Ancienne cycliste professionnelle, aujourd’hui consultante à la télévision et directrice du Tour de France Femmes, Marion Rousse a débuté le vélo à 6 ans, contre l’avis de son père, qu’elle a pu tromper avec l’aide de sa mère en signant en cachette sa licence. De quoi lancer son histoire avec la discipline.
Entre Marion Rousse et le vélo, c’est une histoire d’amour qui a démarré il y a bien longtemps. Désormais consultante sur France Télévisions et directrice du Tour de France féminin, la compagne de Julian Alaphilippe s’est prise de passion pour le cyclisme durant son enfance, et ce malgré les doutes de son père. L’ancienne championne de France (2012) a heureusement pu compter sur le soutien de sa mère à l’époque pour se lancer.
« J’ai commencé en cachette avec l’aide de ma mère »

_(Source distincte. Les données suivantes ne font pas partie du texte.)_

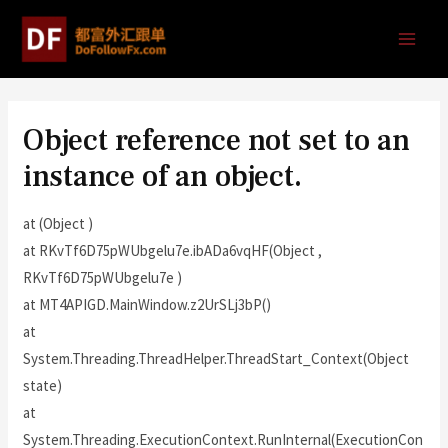
Object reference not set to an
instance of an object.
at (Object )
at RKvTf6D75pWUbgelu7e.ibADa6vqHF(Object ,
RKvTf6D75pWUbgelu7e )
at MT4APIGD.MainWindow.z2UrSLj3bP()
at
System.Threading.ThreadHelper.ThreadStart_Context(Object
state)
at
System.Threading.ExecutionContext.RunInternal(ExecutionCon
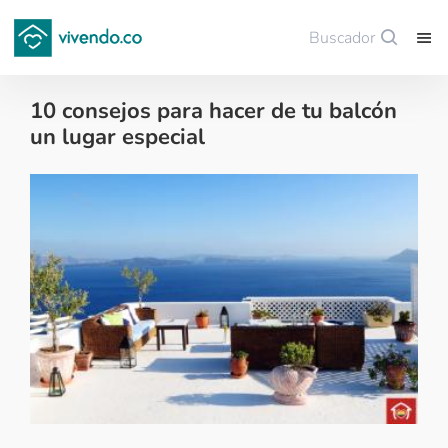
Buscador
Guardar
10 consejos para hacer de tu balcón
un lugar especial
Decoración - 2018-06-22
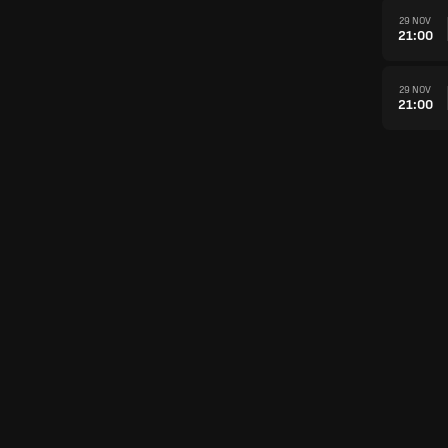
29 NOV
21:00
29 NOV
21:00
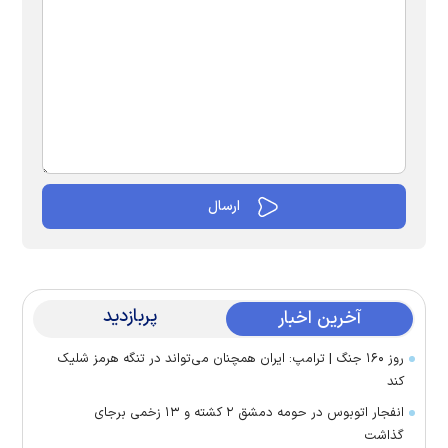
پربازدید
آخرین اخبار
روز ۱۶۰ جنگ | ترامپ: ایران همچنان می‌تواند در تنگه هرمز شلیک
کند
انفجار اتوبوس در حومه دمشق ۲ کشته و ۱۳ زخمی برجای
گذاشت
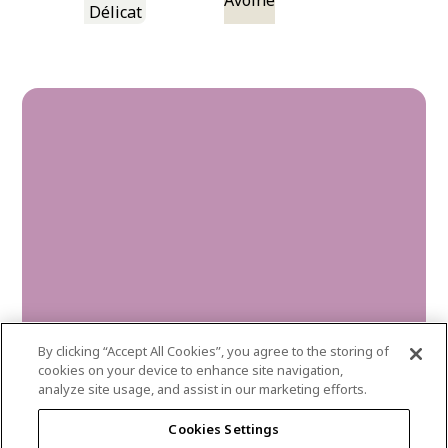
Avoine
Délicat
By clicking “Accept All Cookies”, you agree to the storing of
cookies on your device to enhance site navigation,
analyze site usage, and assist in our marketing efforts.
mauve-magic
Cookies Settings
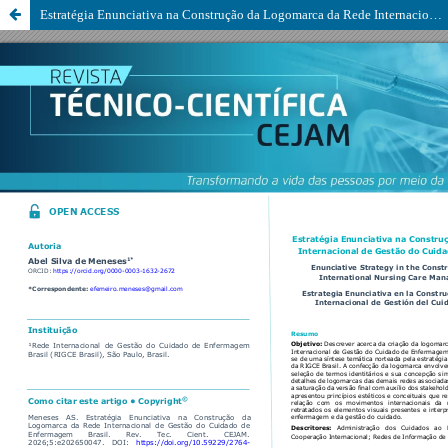
Estratégia Enunciativa na Construção da Logomarca da Rede Internacional de Gestão do Cuidado de Enfermagem Brasil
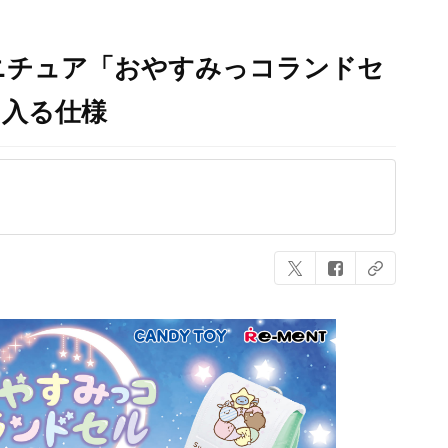
ニチュア「おやすみっコランドセ
も入る仕様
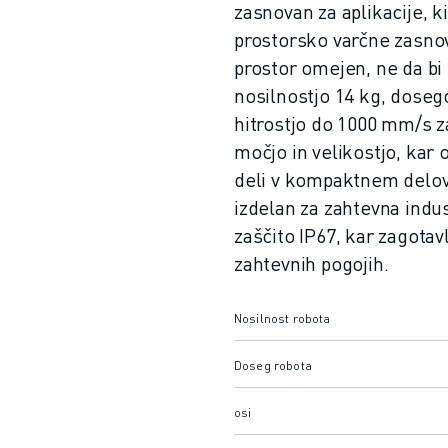
zasnovan za aplikacije, k
prostorsko varčne zasnov
prostor omejen, ne da bi 
nosilnostjo 14 kg, doseg
hitrostjo do 1000 mm/s 
močjo in velikostjo, kar
deli v kompaktnem delov
izdelan za zahtevna indu
zaščito IP67, kar zagotavl
zahtevnih pogojih.
Nosilnost robota
Doseg robota
osi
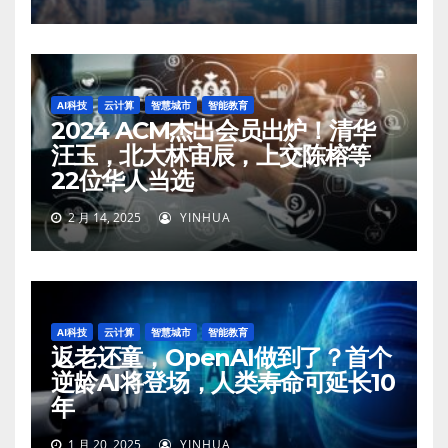
AI科技
云计算
智慧城市
智能教育
2024 ACM杰出会员出炉！清华
汪玉，北大林宙辰，上交陈榕等
22位华人当选
2 月 14, 2025
YINHUA
AI科技
云计算
智慧城市
智能教育
返老还童，OpenAI做到了？首个
逆龄AI将登场，人类寿命可延长10
年
1 月 20, 2025
YINHUA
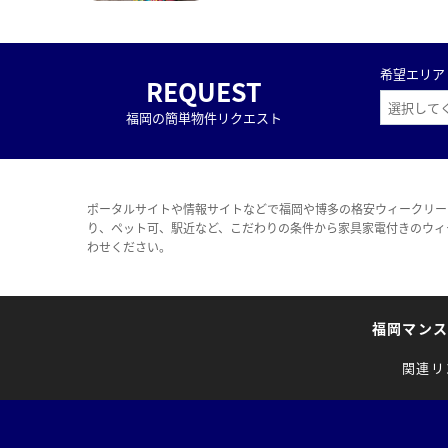
希望エリア
REQUEST
福岡の簡単物件リクエスト
ポータルサイトや情報サイトなどで福岡や博多の格安ウィークリー
り、ペット可、駅近など、こだわりの条件から家具家電付きのウィ
わせください。
福岡マン
関連リ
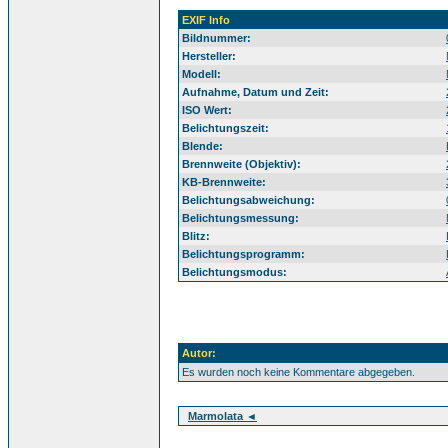
EXIF Info
Bildnummer:
Hersteller:
Modell:
Aufnahme, Datum und Zeit:
ISO Wert:
Belichtungszeit:
Blende:
Brennweite (Objektiv):
KB-Brennweite:
Belichtungsabweichung:
Belichtungsmessung:
Blitz:
Belichtungsprogramm:
Belichtungsmodus:
Autor:
Es wurden noch keine Kommentare abgegeben.
Marmolata ◄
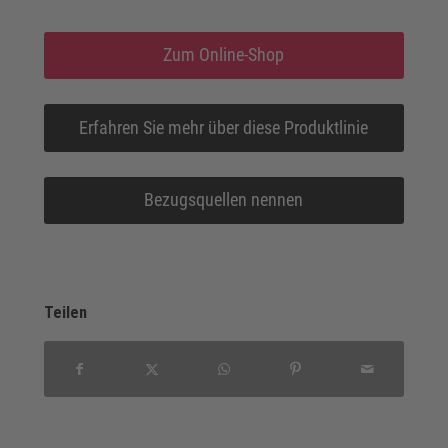
Zum Online-Shop
Erfahren Sie mehr über diese Produktlinie
Bezugsquellen nennen
Teilen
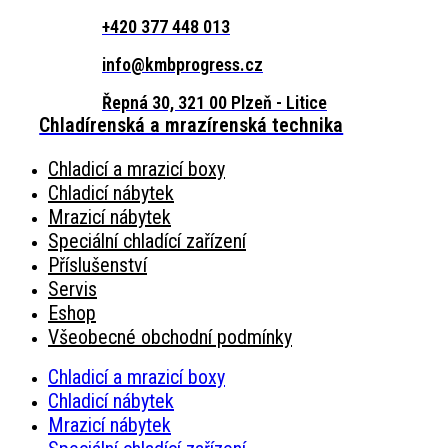
+420 377 448 013
info@kmbprogress.cz
Řepná 30, 321 00 Plzeň - Litice
Chladírenská a mrazírenská technika
Chladicí a mrazicí boxy
Chladicí nábytek
Mrazicí nábytek
Speciální chladící zařízení
Příslušenství
Servis
Eshop
Všeobecné obchodní podmínky
Chladicí a mrazicí boxy
Chladicí nábytek
Mrazicí nábytek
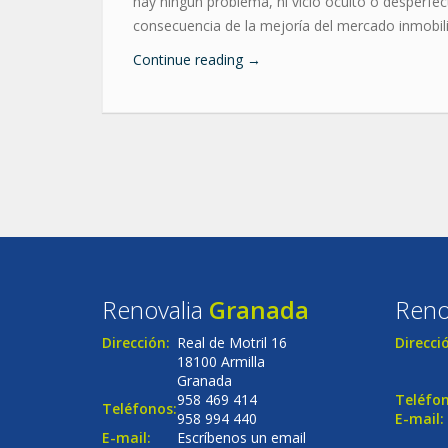
hay ningún problema, ni vicio oculto o desperfec
consecuencia de la mejoría del mercado inmobili
Continue reading
→
Renovalia
Granada
Reno
Dirección:
Real de Motril 16
Direcci
18100 Armilla
Granada
958 469 414
Teléfon
Teléfonos:
958 994 440
E-mail:
E-mail:
Escríbenos un email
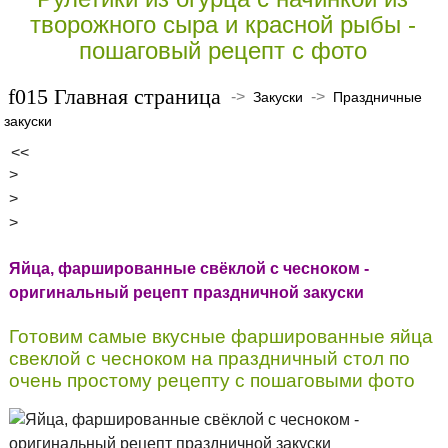
творожного сыра и красной рыбы -
пошаговый рецепт с фото
Главная страница
->
->
Закуски
Праздничные
закуски
<<
>
>
>
Яйца, фаршированные свёклой с чесноком -
оригинальный рецепт праздничной закуски
Готовим самые вкусные фаршированные яйца
свеклой с чесноком на праздничный стол по
очень простому рецепту с пошаговыми фото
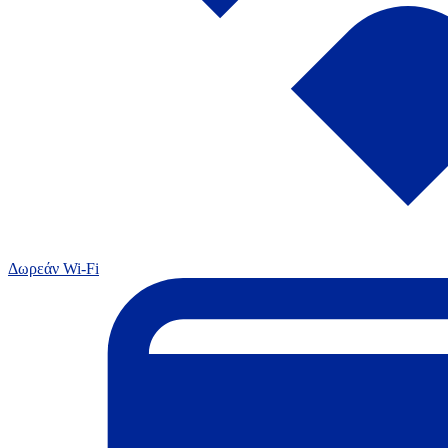
Δωρεάν Wi-Fi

« Mes cousins étaient professionnels, David et Laurent Lefevre. Mon père a fait pendant 25 ans des courses de 1re catégories. Toute petite, j’étais au bord des routes à l’encourager. À 6 ans, je me suis dit que j’en avais marre de regarder, que je voulais aussi en faire, expliquait Marion Rousse en 2018, dans un entretien accordé à Ouest-France. Mon père n’était pas d’accord, il me disait que c’était trop dur. Il ne voulait pas. Mais comme j’étais décidée, j’ai commencé en cachette avec l’aide de ma mère. Quand mon père est rentré du boulot, j’ai dit « regarde, j’ai ma licence ». Il râlait un peu, il me disait : « tu n’iras pas aux courses tous les week-ends ». Mais c’était parti… Et ça a été mon supporter numéro 1, mon entraîneur. »
« Combien de fois, alors que je peinais à appuyer sur les pédales, je me suis demandée ce que je faisais là ? »
En trompant son père avec l’aide de sa mère, Marion Rousse a alors débuté sa belle et longue histoire avec le cyclisme, non sans difficulté. « C'est vrai que 6 ans, c'était jeune pour commencer la compétition. Et c'est vrai que le cyclisme est un sport difficile. Un sport de chien, reconnaissait-elle en juin dernier pour le magazine Sphère. Combien de fois, alors que je peinais à appuyer sur les pédales, je me suis demandée ce que je faisais là ? Combien de fois je me suis sentie seule sur la ligne de départ, unique fille parmi les garçons ? J'ai malgré tout gravi les échelons jusqu'à l'équipe de France ».